Journal Entry, 10/11
I just found out that an Islamic man knew a female friend of ours. He ran away with his bags, and she got a letter from him that said don’t go near the World Trade Center on September 11th or any malls on Halloween. Oh my God. Halloween? She sent it to the FBI. I am trying to study for my Spanish test.
* * *
The South Street Seaport had always been the main tourist attraction in our neighborhood. Now, there was Ground Zero.
Tourists started coming downtown, which was technically “open” again, asking for directions to the World Trade Center.
There is no World Trade Center, you fucking idiot.
People weren’t at the site reflecting or crying. They lined up to take pictures in front of the pit, smiling and waving, and when green netting was put up around the fence to block people from seeing what was inside, people poked holes in it so they could stick their cameras in and get the shot anyway.
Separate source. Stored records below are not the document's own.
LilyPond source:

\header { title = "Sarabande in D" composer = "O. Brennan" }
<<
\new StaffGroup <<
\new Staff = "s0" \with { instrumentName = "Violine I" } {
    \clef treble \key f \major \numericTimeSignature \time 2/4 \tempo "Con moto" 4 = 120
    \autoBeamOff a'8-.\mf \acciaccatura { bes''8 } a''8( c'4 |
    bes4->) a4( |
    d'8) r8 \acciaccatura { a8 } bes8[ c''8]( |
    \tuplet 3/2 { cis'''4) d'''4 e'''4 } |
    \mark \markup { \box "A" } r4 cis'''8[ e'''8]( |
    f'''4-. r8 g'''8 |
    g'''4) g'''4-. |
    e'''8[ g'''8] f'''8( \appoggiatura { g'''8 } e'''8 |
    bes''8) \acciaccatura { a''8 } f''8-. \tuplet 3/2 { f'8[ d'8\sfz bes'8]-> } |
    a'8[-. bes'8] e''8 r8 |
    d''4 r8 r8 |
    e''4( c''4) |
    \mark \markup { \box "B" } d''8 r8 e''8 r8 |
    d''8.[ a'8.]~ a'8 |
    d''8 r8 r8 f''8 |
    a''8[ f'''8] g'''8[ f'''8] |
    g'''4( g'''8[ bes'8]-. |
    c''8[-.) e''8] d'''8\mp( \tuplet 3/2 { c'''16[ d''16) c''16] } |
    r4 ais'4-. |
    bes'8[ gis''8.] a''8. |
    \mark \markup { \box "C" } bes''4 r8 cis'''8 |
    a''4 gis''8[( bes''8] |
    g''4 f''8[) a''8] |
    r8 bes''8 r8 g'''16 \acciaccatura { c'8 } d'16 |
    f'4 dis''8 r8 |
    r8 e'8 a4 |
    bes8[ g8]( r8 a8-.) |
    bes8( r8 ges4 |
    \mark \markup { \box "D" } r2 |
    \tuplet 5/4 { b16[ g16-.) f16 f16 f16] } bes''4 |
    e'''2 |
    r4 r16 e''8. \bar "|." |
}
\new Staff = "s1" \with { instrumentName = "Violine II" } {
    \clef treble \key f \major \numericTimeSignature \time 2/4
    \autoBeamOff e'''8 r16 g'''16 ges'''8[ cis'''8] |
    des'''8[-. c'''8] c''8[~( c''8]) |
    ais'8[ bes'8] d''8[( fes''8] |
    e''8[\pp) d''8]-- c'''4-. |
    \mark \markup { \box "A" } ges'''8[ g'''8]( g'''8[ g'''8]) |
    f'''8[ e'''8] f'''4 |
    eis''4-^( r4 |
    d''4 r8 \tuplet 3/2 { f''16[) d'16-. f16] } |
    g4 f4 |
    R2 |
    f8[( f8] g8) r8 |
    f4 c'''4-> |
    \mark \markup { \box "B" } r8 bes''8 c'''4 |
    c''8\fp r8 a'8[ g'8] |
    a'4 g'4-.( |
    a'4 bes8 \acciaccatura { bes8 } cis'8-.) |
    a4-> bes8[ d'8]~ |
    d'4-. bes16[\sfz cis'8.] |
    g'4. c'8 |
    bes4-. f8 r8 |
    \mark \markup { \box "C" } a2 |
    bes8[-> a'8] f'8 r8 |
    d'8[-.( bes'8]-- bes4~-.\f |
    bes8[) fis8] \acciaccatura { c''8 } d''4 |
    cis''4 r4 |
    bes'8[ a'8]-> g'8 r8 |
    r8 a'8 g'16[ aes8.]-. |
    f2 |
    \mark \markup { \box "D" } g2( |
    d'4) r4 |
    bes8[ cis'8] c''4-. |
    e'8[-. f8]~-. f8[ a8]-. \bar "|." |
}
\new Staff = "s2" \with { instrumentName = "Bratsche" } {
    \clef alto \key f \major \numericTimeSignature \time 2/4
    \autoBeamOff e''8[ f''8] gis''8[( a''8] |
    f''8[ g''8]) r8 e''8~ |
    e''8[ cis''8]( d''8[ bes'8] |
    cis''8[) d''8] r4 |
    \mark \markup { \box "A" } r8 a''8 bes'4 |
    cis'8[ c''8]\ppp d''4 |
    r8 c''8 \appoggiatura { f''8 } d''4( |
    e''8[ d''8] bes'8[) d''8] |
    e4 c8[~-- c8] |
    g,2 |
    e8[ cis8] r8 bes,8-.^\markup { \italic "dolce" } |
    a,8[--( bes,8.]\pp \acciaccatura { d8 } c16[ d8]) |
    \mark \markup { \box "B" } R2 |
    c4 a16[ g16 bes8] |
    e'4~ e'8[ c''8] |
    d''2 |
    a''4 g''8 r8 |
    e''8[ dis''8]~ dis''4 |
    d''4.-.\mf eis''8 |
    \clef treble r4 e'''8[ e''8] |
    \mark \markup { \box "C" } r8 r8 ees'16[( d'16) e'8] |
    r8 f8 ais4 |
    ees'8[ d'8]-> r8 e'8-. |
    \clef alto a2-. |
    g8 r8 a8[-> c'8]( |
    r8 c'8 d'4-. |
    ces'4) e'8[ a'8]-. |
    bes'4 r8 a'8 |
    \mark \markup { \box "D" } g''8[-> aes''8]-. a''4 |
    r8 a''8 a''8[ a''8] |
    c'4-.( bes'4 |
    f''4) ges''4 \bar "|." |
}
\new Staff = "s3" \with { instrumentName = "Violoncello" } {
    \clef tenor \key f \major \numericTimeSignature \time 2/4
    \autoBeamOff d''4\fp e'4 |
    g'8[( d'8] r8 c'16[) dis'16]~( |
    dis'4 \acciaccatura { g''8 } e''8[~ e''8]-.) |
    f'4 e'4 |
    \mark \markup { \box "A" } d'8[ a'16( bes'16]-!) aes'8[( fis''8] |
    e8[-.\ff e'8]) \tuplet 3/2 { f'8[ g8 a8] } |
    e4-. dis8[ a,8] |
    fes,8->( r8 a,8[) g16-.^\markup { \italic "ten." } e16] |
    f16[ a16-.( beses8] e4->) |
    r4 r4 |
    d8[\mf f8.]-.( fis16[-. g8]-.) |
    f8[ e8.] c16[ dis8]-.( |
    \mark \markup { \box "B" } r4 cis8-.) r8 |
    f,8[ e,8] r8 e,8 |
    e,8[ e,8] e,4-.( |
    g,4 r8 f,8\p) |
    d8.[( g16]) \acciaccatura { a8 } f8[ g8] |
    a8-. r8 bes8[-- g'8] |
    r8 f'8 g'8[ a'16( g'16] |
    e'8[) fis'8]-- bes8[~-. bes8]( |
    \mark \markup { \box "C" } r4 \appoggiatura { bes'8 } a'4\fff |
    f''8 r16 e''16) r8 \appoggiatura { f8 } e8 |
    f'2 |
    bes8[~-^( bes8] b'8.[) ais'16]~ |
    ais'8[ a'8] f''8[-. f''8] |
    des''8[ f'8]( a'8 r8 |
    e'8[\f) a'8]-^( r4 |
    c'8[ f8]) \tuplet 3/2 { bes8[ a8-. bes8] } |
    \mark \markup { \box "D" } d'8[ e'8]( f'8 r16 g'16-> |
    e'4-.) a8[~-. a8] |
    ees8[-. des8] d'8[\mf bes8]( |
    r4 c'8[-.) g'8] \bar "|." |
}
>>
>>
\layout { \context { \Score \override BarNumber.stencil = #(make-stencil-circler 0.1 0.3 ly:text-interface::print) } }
Eventually, some sort of bridge was put up to give people a photo opp. They posed, family members with fanny packs and arms around each other, one, two, three, cheese, and it made our experience feel even less real.
“I can’t believe they’re allowed to do this,” Sarah said.
Soon, vendors were popping up on the surrounding streets, selling booklets like the ones my parents bought me at Broadway shows, magnets, cups, playing cards, all showing images of the Towers on fire and the planes crashing into them, of people running and screaming, of the collapse. They were mostly people from Chinatown.